Code Review Tips
Introduction
Code reviews can inspire dread in both reviewer and reviewee. Having your code analyzed can feel as invasive and uncomfortable. Even worse, reviewing other people's code can feel like a painful and ambiguous exercise, searching for problems and not even knowing where to begin.
This project aims to provide some solid tips for how to review the code that you and your team write. All examples are written in JavaScript, but the advice should be applicable to any project of any language. This is by no means an exhaustive list, but hopefully this will help you catch as many bugs as possible long before users ever see your feature.
Why Review Code?
Code reviews are a necessary part of the software engineering process because you alone can't catch every problem in a piece of code you write. That's ok though! Even the best basketball players in the world miss shots.
Having others review our work ensures that we deliver the best product to users and with the least amount of errors. Make sure your team implements a code review process for new code that is introduced into your codebase. Find a process that works for you and your team. There's no one size fits all. The important point is to do code reviews as regularly as possible.
Basics
Code reviews should be as automated as possible
Avoid discussing details that can be handled by a static analysis tool. Don't argue about nuances such as code formatting and whether to use let or var. Having a formatter and linter can save your team a lot of time from reviews that your computer can do for you.
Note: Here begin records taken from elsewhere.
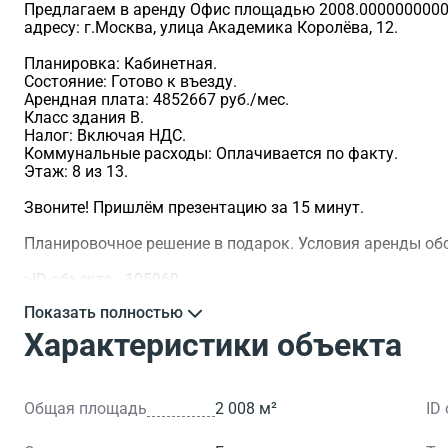
Предлагаем в аренду Офис площадью 2008.0000000000 м
адресу: г.Москва, улица Академика Королёва, 12.
Планировка: Кабинетная.
Состояние: Готово к въезду.
Арендная плата: 4852667 руб./мес.
Класс здания B.
Налог: Включая НДС.
Коммунальные расходы: Оплачивается по факту.
Этаж: 8 из 13.
Звоните! Пришлём презентацию за 15 минут.
Планировочное решение в подарок. Условия аренды о
>ID объекта - 105969.
Показать полностью
Характеристики объекта
Общая площадь
2 008 м²
ID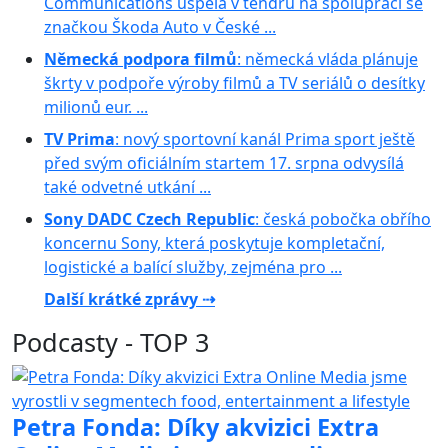
Communications uspěla v tendru na spolupráci se
značkou Škoda Auto v České ...
Německá podpora filmů
: německá vláda plánuje
škrty v podpoře výroby filmů a TV seriálů o desítky
milionů eur. ...
TV Prima
: nový sportovní kanál Prima sport ještě
před svým oficiálním startem 17. srpna odvysílá
také odvetné utkání ...
Sony DADC Czech Republic
: česká pobočka obřího
koncernu Sony, která poskytuje kompletační,
logistické a balící služby, zejména pro ...
Další krátké zprávy ⇢
Podcasty - TOP 3
Petra Fonda: Díky akvizici Extra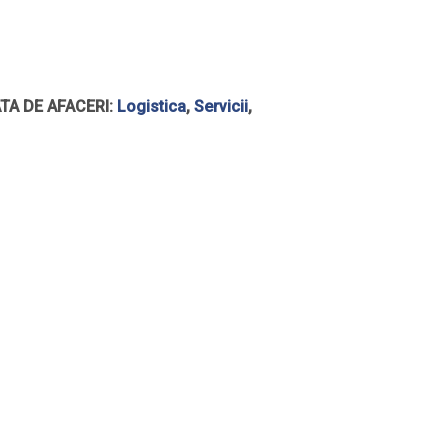
TA DE AFACERI:
Logistica
,
Servicii
,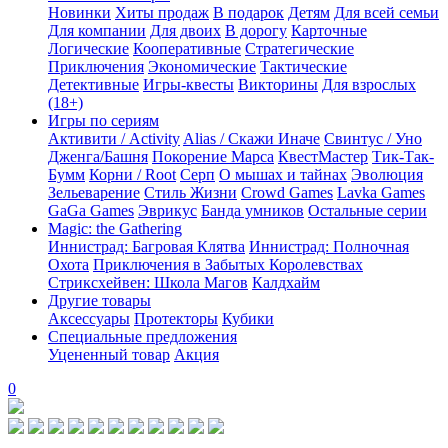
Новинки
Хиты продаж
В подарок
Детям
Для всей семьи
Для компании
Для двоих
В дорогу
Карточные
Логические
Кооперативные
Стратегические
Приключения
Экономические
Тактические
Детективные
Игры-квесты
Викторины
Для взрослых
(18+)
Игры по сериям
Активити / Activity
Alias / Скажи Иначе
Свинтус / Уно
Дженга/Башня
Покорение Марса
КвестМастер
Тик-Так-
Бумм
Корни / Root
Серп
О мышах и тайнах
Эволюция
Зельеварение
Стиль Жизни
Crowd Games
Lavka Games
GaGa Games
Эврикус
Банда умников
Остальные серии
Magic: the Gathering
Иннистрад: Багровая Клятва
Иннистрад: Полночная
Охота
Приключения в Забытых Королевствах
Стриксхейвен: Школа Магов
Калдхайм
Другие товары
Аксессуары
Протекторы
Кубики
Специальные предложения
Уцененный товар
Акция
0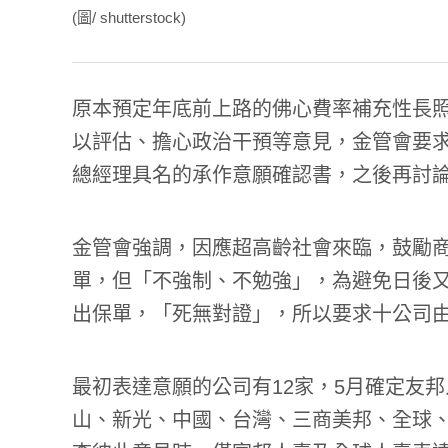
(圖/ shutterstock)
原本預定年底前上路的佛心費率補充性長
以評估、擔心政治干預等意見，金管會要求
總經理具名的承作意願確認書，之後再討
金管會強調，因應超高齡社會來臨，鼓勵
單，但「不強制、不勉強」，為避免日後
出保單，「死無對證」，所以要求十公司
最初表達意願的公司有12家，5月確定友
山、新光、中國、台灣、三商美邦、全球、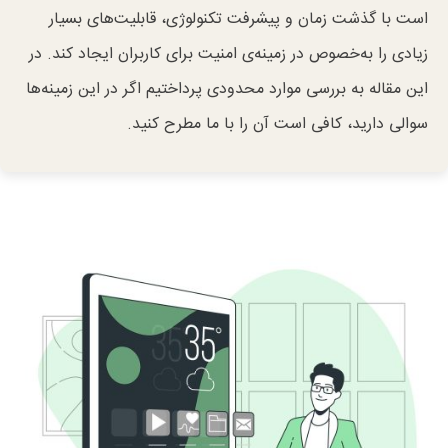
است با گذشت زمان و پیشرفت تکنولوژی، قابلیت‌های بسیار
زیادی را به‌خصوص در زمینه‌ی امنیت برای کاربران ایجاد کند. در
این مقاله به بررسی موارد محدودی پرداختیم اگر در این زمینه‌ها
سوالی دارید، کافی است آن را با ما مطرح کنید.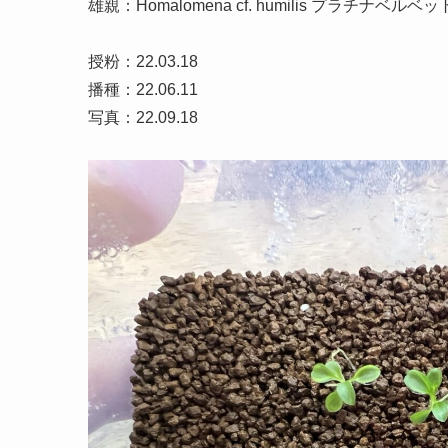
雄親：Homalomena cf. humilis プラチナベルベッ
授粉：22.03.18
播種：22.06.11
写真：22.09.18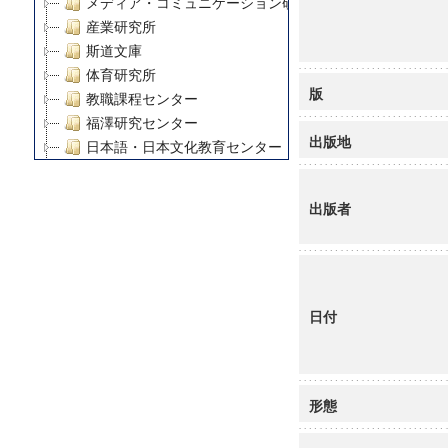
メディア・コミュニケーション研究所
産業研究所
斯道文庫
体育研究所
版
教職課程センター
福澤研究センター
出版地
日本語・日本文化教育センター
アート・センター
外国語教育研究センター
出版者
デジタルメディア・コンテンツ統合研究センター
グローバルリサーチインスティテュート
塾内助成報告書
科学研究費補助金研究成果報告書
日付
21世紀COEプログラム
慶應義塾大学グローバルCOEプログラム市民社会ガバナ
慶應義塾大学グローバルCOEプログラム論理と感性の先
博士課程教育リーディングプログラム「超成熟社会発展
形態
学術雑誌掲載論文等(8)
その他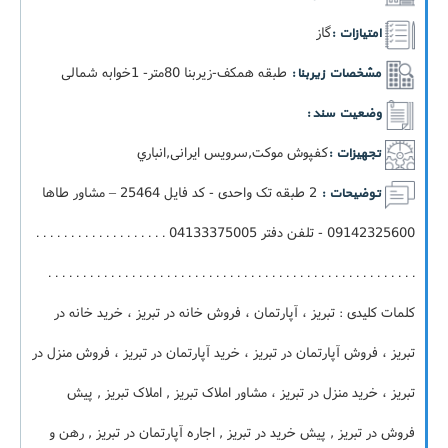
گاز
امتیازات :
طبقه همکف-زيربنا 80متر- 1خوابه شمالی
مشخصات زیربنا :
وضعیت سند :
کفپوش موکت,سرویس ایرانی,انباري
تجهیزات :
2 طبقه تک واحدی - کد فایل 25464 – مشاور طاها
توضیحات :
09142325600 - تلفن دفتر 04133375005 . . . . . . . . . . . . . . . . . . .
. . . . . . . . . . . . . . . . . . . . . . . . . . . . . . . . . . . . . . . . . . . . . . . . . . . . .
کلمات کلیدی : تبریز ، آپارتمان ، فروش خانه در تبریز ، خرید خانه در
تبریز ، فروش آپارتمان در تبریز ، خرید آپارتمان در تبریز ، فروش منزل در
تبریز ، خرید منزل در تبریز ، مشاور املاک تبریز , املاک تبریز , پیش
فروش در تبریز , پیش خرید در تبریز , اجاره آپارتمان در تبریز , رهن و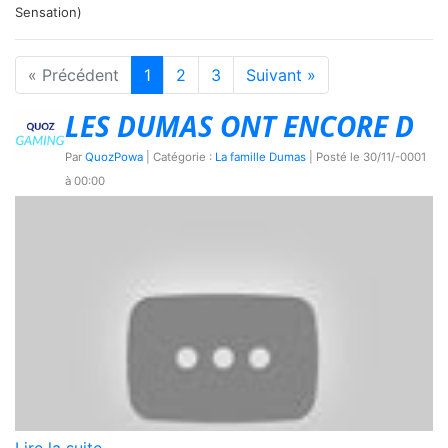
Sensation)
« Précédent
1
2
3
Suivant »
LES DUMAS ONT ENCORE D
Par
QuozPowa
| Catégorie :
La famille Dumas
| Posté le
30/11/-0001
à 00:00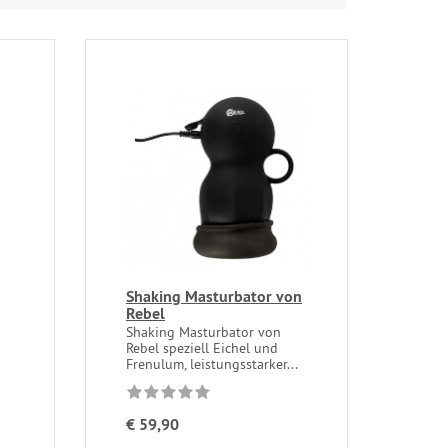
Shaking Masturbator von
Rebel
Shaking Masturbator von
Rebel speziell Eichel und
Frenulum, leistungsstarker...
€ 59,90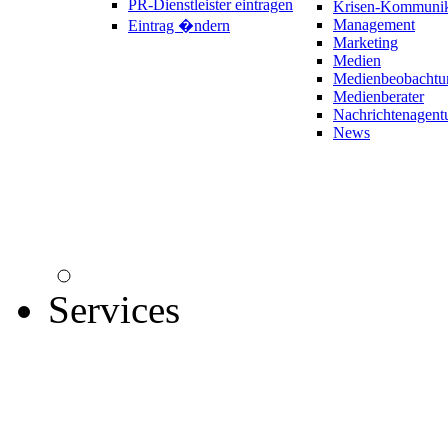
PR-Dienstleister eintragen
Krisen-Kommunik
Management
Eintrag �ndern
Marketing
Medien
Medienbeobachtu
Medienberater
Nachrichtenagent
News
Services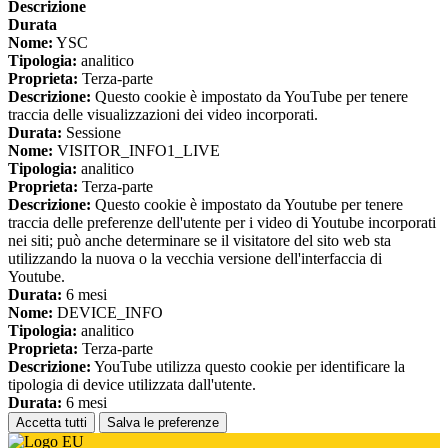
Descrizione
Durata
Nome:
YSC
Tipologia:
analitico
Proprieta:
Terza-parte
Descrizione:
Questo cookie è impostato da YouTube per tenere
traccia delle visualizzazioni dei video incorporati.
Durata:
Sessione
Nome:
VISITOR_INFO1_LIVE
Tipologia:
analitico
Proprieta:
Terza-parte
Descrizione:
Questo cookie è impostato da Youtube per tenere
traccia delle preferenze dell'utente per i video di Youtube incorporati
nei siti; può anche determinare se il visitatore del sito web sta
utilizzando la nuova o la vecchia versione dell'interfaccia di
Youtube.
Durata:
6 mesi
Nome:
DEVICE_INFO
Tipologia:
analitico
Proprieta:
Terza-parte
Descrizione:
YouTube utilizza questo cookie per identificare la
tipologia di device utilizzata dall'utente.
Durata:
6 mesi
Accetta tutti
Salva le preferenze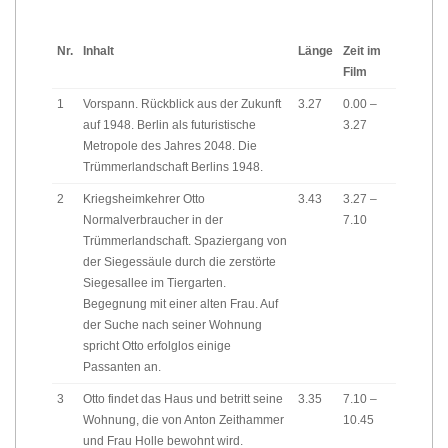
Nr.
Inhalt
Länge
Zeit im
Film
1
Vorspann. Rückblick aus der Zukunft
3.27
0.00 –
auf 1948. Berlin als futuristische
3.27
Metropole des Jahres 2048. Die
Trümmerlandschaft Berlins 1948.
2
Kriegsheimkehrer Otto
3.43
3.27 –
Normalverbraucher in der
7.10
Trümmerlandschaft. Spaziergang von
der Siegessäule durch die zerstörte
Siegesallee im Tiergarten.
Begegnung mit einer alten Frau. Auf
der Suche nach seiner Wohnung
spricht Otto erfolglos einige
Passanten an.
3
Otto findet das Haus und betritt seine
3.35
7.10 –
Wohnung, die von Anton Zeithammer
10.45
und Frau Holle bewohnt wird.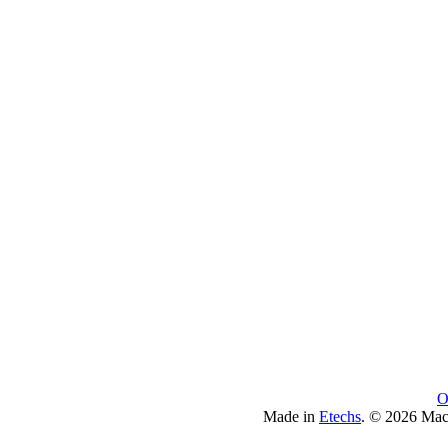
О
Made in
Etechs
. © 2026 Ма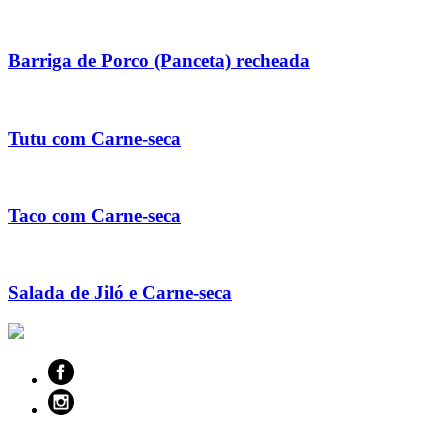
Barriga de Porco (Panceta) recheada
Tutu com Carne-seca
Taco com Carne-seca
Salada de Jiló e Carne-seca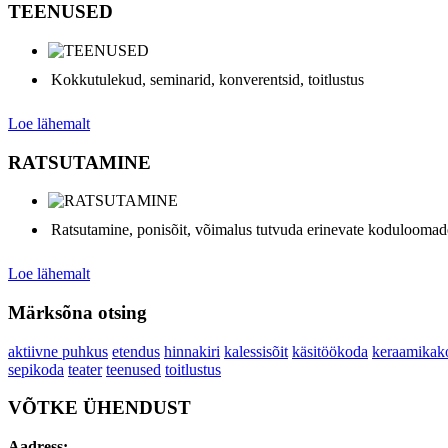
TEENUSED
Kokkutulekud, seminarid, konverentsid, toitlustus
Loe lähemalt
RATSUTAMINE
Ratsutamine, ponisõit, võimalus tutvuda erinevate kodulooma
Loe lähemalt
Märksõna otsing
aktiivne puhkus
etendus
hinnakiri
kalessisõit
käsitöökoda
keraamikak
sepikoda
teater
teenused
toitlustus
VÕTKE
ÜHENDUST
Aadress:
Code reviews should avoid API discussion
These discussions should happen before the code is even written. Don't try to argue about the floor plan once you've poured the concrete foundation.
Code reviews should be kind
It's scary to have your code reviewed and it can bring about feelings of insecurity in even the most experienced developer. Be positive in your language and keep your teammates comfortable and secure in their work!
Readability:-
Typos should be corrected
Avoid nitpicking as much as you can and save it for your linter, compiler, and formatter. When you can't, such as in the case of typos, leave a kind comment suggesting a fix. It's the little things that make a big difference sometimes!